* [EXERCISE DIRECTIONS]: Every line in the records below that holds the word "wire" is to be copied.

* [Machine-readable electronics designs]:
┄┄┄┄┄┄
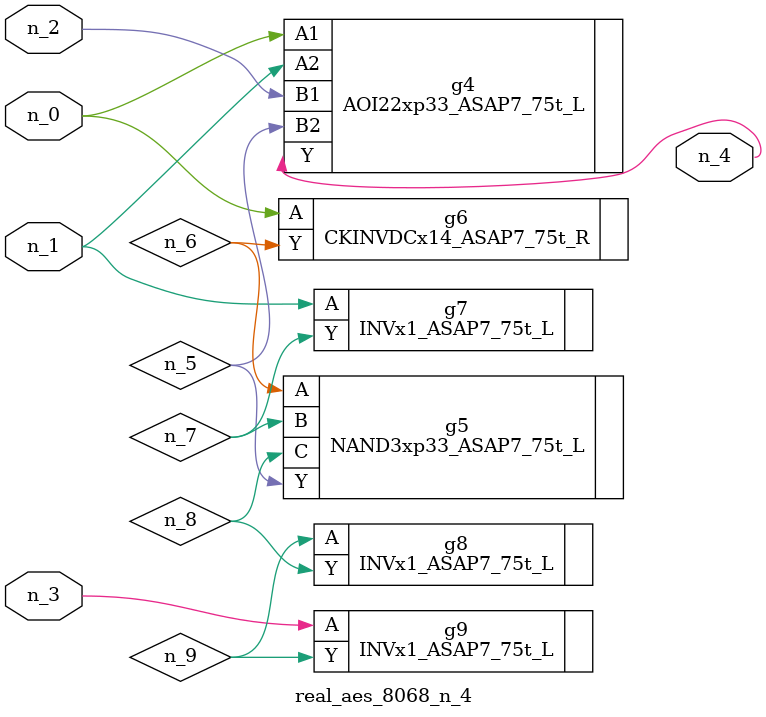
<source format=v>
module real_aes_8068_n_4 (n_0, n_3, n_2, n_1, n_4);
input n_0;
input n_3;
input n_2;
input n_1;
output n_4;
wire n_5;
wire n_7;
wire n_8;
wire n_6;
wire n_9;
AOI22xp33_ASAP7_75t_L g4 ( .A1(n_0), .A2(n_1), .B1(n_2), .B2(n_5), .Y(n_4) );
CKINVDCx14_ASAP7_75t_R g6 ( .A(n_0), .Y(n_6) );
INVx1_ASAP7_75t_L g7 ( .A(n_1), .Y(n_7) );
INVx1_ASAP7_75t_L g9 ( .A(n_3), .Y(n_9) );
NAND3xp33_ASAP7_75t_L g5 ( .A(n_6), .B(n_7), .C(n_8), .Y(n_5) );
INVx1_ASAP7_75t_L g8 ( .A(n_9), .Y(n_8) );
endmodule
</source>
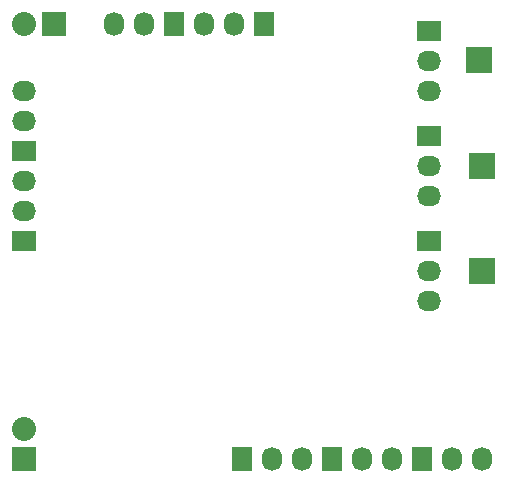
<source format=gbs>
%FSLAX46Y46*%
G04 Gerber Fmt 4.6, Leading zero omitted, Abs format (unit mm)*
G04 Created by KiCad (PCBNEW (2014-08-06 BZR 5059)-product) date 24/08/2014 20:45:46*
%MOMM*%
G01*
G04 APERTURE LIST*
%ADD10C,0.100000*%
%ADD11R,2.032000X2.032000*%
%ADD12O,2.032000X2.032000*%
%ADD13R,2.235200X2.235200*%
%ADD14R,2.032000X1.727200*%
%ADD15O,2.032000X1.727200*%
%ADD16R,1.727200X2.032000*%
%ADD17O,1.727200X2.032000*%
G04 APERTURE END LIST*
D10*
D11*
X94615000Y-46990000D03*
D12*
X92075000Y-46990000D03*
D11*
X92075000Y-83820000D03*
D12*
X92075000Y-81280000D03*
D13*
X130556000Y-50038000D03*
X130810000Y-59055000D03*
X130810000Y-67945000D03*
D14*
X92075000Y-57785000D03*
D15*
X92075000Y-55245000D03*
X92075000Y-52705000D03*
D14*
X92075000Y-65405000D03*
D15*
X92075000Y-62865000D03*
X92075000Y-60325000D03*
D16*
X104775000Y-46990000D03*
D17*
X102235000Y-46990000D03*
X99695000Y-46990000D03*
D16*
X112395000Y-46990000D03*
D17*
X109855000Y-46990000D03*
X107315000Y-46990000D03*
D14*
X126365000Y-47625000D03*
D15*
X126365000Y-50165000D03*
X126365000Y-52705000D03*
D14*
X126365000Y-56515000D03*
D15*
X126365000Y-59055000D03*
X126365000Y-61595000D03*
D14*
X126365000Y-65405000D03*
D15*
X126365000Y-67945000D03*
X126365000Y-70485000D03*
D16*
X110490000Y-83820000D03*
D17*
X113030000Y-83820000D03*
X115570000Y-83820000D03*
D16*
X118110000Y-83820000D03*
D17*
X120650000Y-83820000D03*
X123190000Y-83820000D03*
D16*
X125730000Y-83820000D03*
D17*
X128270000Y-83820000D03*
X130810000Y-83820000D03*
M02*

</source>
┄┄┄┄┄┄
* [TASK ANSWER]:
wire n_5;
wire n_7;
wire n_8;
wire n_6;
wire n_9;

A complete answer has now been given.